Y luego piensa en cómo sufre nuestra fe cuando vivimos con un inconfeso. pecado en nuestra vida. Nuestros pecados nos hacen vivir bajo una nube oscura de culpa, y luego comenzamos a dudar de la bondad del Señor hacia nosotros.

Podemos quedar atrapados entre nuestras dudas, ser empujados de un lado a otro como las olas del océano: “¿Podría Dios realmente perdonar lo que he hecho mal? Lo dudo. ¿O alguna vez progresaré en mi fe? Lo dudo. ¿Soy capaz de soportar todo este sufrimiento? ¿O Dios realmente va a guiar mi vida en los próximos años? Lo dudo un poco”.

En momentos como ese, debemos dudar de nuestras dudas y debemos creer en nuestras creencias. Porque creemos en un Dios que no cambia. Creemos en un Dios que nunca falla, nunca miente. ¡Sabemos a quién hemos creído, y estamos persuadidos de que Él es fiel, que puede guardar lo que le hemos confiado hasta el regreso de Cristo!

Sabemos que Aquel que apareció en ese día no es un fantasma.
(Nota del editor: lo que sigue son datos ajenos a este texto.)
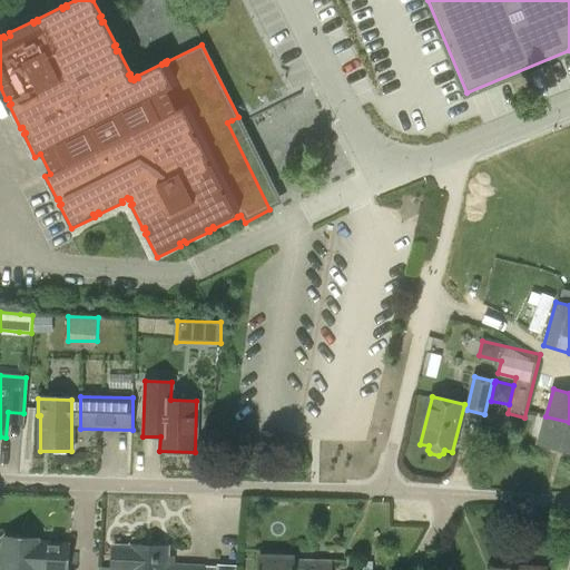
[(569,453),(569,422),(546,416),(538,444),(569,453)]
Él no está caminando por esta tierra a nuestro lado, pero no está distante. Cuando se lo pedimos, Él nos da el poder de cambiar. Cuando se lo pedimos, Cristo ascendido nos da el corazón para servir, la capacidad de entender, la fe para creer.

En su primera carta, Pedro escribe sobre esta obra maravillosa de Dios. Pedro fue otro testigo ocular que llevó el mensaje de Cristo a muchas personas. Y escribe a algunos de estos creyentes: “Aunque no lo habéis visto, lo amáis; y aunque ahora no lo veáis, creéis en él y estáis llenos de un gozo inefable y glorioso” (1 Pedro 1:8-9).
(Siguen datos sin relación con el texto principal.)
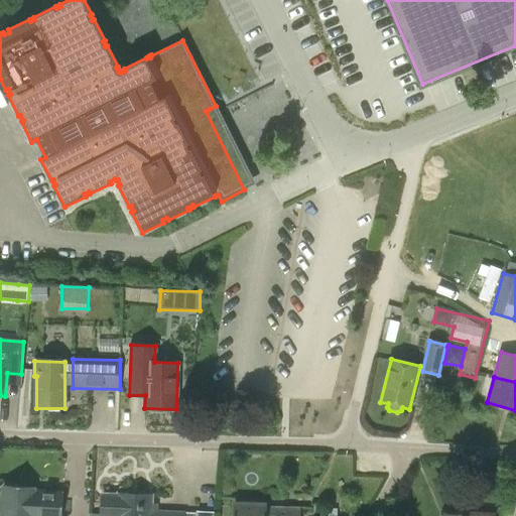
[(61,515),(63,493),(34,491),(35,487),(4,485),(1,515),(61,515)]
Había mucha gente en su congregación que no había visto al Señor. Solo tenían que creer en la palabra de Peter. Pero entonces Pedro señala la evidencia de la obra del Señor en ellos. Aunque no lo veas, te llena de un gozo inefable y glorioso.
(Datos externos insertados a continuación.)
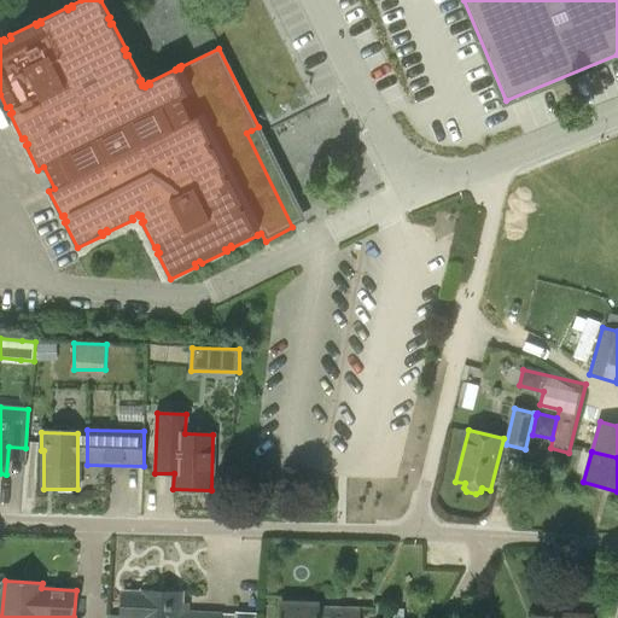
[(234,617),(234,614),(220,614),(220,613),(181,612),(182,593),(127,592),(122,617),(234,617)]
Cuando creemos en Cristo resucitado, Él da gozo, gozo, porque sabemos que murió, y que murió. por nosotros, y que también Él vive de nuevo. Tenemos alegría, porque podemos hacernos eco de la confesión de Tomás, “¡Señor mío y Dios mío!”

Y en respuesta, Jesús pronuncia: “Bienaventurados los que no vieron y creyeron”. La bendición de conocer a Cristo no es algo que pueda medirse en dólares o contarse en posesiones. Esta bendición no es algo probado por la buena salud, o la ausencia de problemas y aflicciones. No, la bendición es que podemos unirnos al Dios Triuno. Podemos caminar con él por fe y disfrutar de la vida abundante. Esa es la bendición que perdura para siempre.

Es la bendición de que un día, nuestra fe en lo invisible dará paso a la vista. Y entonces veremos a nuestro Salvador, cara a cara. ¡Lo veremos, tal como Él es, en gloria! Entonces, mientras celebramos al Señor Jesús resucitado hoy, Él nos declara bienaventurados. ¡Bendito seas, porque Cristo es tu Señor y Dios! ¡Bendito seas por Jesús resucitado, en quien crees aunque no lo hayas visto! Amén.